*** DATA TO PROCESS Section Begins ***

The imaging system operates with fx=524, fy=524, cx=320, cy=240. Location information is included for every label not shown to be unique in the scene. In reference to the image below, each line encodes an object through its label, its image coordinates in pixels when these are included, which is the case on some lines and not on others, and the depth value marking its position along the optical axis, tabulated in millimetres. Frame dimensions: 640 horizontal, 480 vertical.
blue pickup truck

*** DATA TO PROCESS Section Ends ***
*** DATA TO PROCESS Section Begins ***

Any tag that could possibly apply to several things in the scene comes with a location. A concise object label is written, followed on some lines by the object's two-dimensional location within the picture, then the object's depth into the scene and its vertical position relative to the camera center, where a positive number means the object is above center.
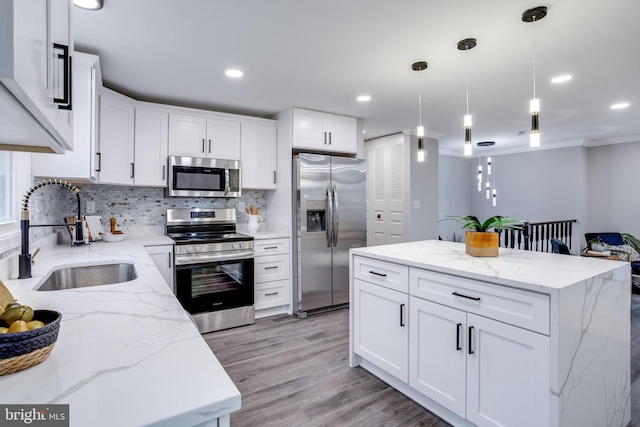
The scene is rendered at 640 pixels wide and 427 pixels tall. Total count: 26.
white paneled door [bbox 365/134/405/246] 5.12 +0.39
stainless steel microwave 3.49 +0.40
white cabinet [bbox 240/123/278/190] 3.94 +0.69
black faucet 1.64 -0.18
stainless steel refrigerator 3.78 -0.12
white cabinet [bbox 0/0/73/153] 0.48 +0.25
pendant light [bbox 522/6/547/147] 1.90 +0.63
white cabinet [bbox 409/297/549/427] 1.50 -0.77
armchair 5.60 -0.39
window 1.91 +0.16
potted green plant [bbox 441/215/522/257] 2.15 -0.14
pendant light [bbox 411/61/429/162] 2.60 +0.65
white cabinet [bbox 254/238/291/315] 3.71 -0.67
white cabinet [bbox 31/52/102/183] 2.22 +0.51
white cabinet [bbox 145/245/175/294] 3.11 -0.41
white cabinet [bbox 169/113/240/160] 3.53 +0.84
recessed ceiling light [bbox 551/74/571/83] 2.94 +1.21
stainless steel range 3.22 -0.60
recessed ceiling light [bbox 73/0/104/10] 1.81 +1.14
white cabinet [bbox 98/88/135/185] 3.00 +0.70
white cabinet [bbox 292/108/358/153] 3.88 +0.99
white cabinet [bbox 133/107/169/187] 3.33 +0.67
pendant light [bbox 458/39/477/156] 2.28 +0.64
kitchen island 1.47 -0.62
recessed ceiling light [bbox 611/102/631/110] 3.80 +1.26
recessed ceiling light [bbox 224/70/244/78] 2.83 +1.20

*** DATA TO PROCESS Section Ends ***
*** DATA TO PROCESS Section Begins ***

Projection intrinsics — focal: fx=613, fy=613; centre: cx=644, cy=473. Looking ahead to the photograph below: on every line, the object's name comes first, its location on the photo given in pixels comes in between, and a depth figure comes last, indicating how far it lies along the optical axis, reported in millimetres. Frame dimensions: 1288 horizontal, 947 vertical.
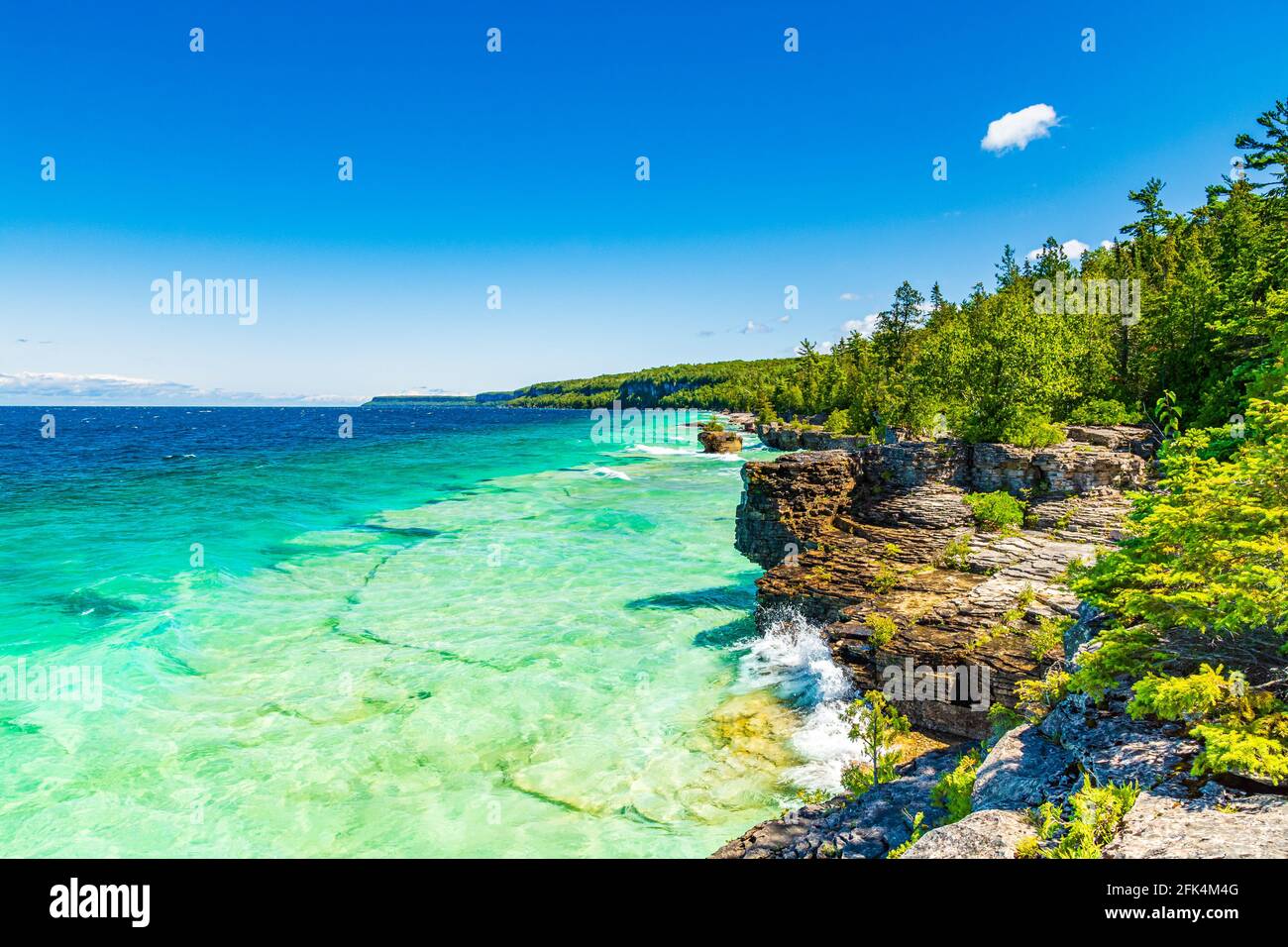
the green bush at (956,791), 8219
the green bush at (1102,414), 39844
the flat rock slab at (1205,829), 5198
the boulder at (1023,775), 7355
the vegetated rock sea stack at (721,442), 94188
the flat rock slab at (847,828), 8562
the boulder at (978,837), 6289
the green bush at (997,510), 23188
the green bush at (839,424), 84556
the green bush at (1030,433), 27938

*** DATA TO PROCESS Section Ends ***

WHAT TO WORK ON: Would you please copy exactly the part of the entries above that begins at the line containing "stainless steel range 3.22 -0.60" and ends at the line containing "recessed ceiling light [bbox 224/70/244/78]", both lines included?

COMPLETED TASK:
stainless steel range 3.22 -0.60
recessed ceiling light [bbox 73/0/104/10] 1.81 +1.14
white cabinet [bbox 98/88/135/185] 3.00 +0.70
white cabinet [bbox 292/108/358/153] 3.88 +0.99
white cabinet [bbox 133/107/169/187] 3.33 +0.67
pendant light [bbox 458/39/477/156] 2.28 +0.64
kitchen island 1.47 -0.62
recessed ceiling light [bbox 611/102/631/110] 3.80 +1.26
recessed ceiling light [bbox 224/70/244/78] 2.83 +1.20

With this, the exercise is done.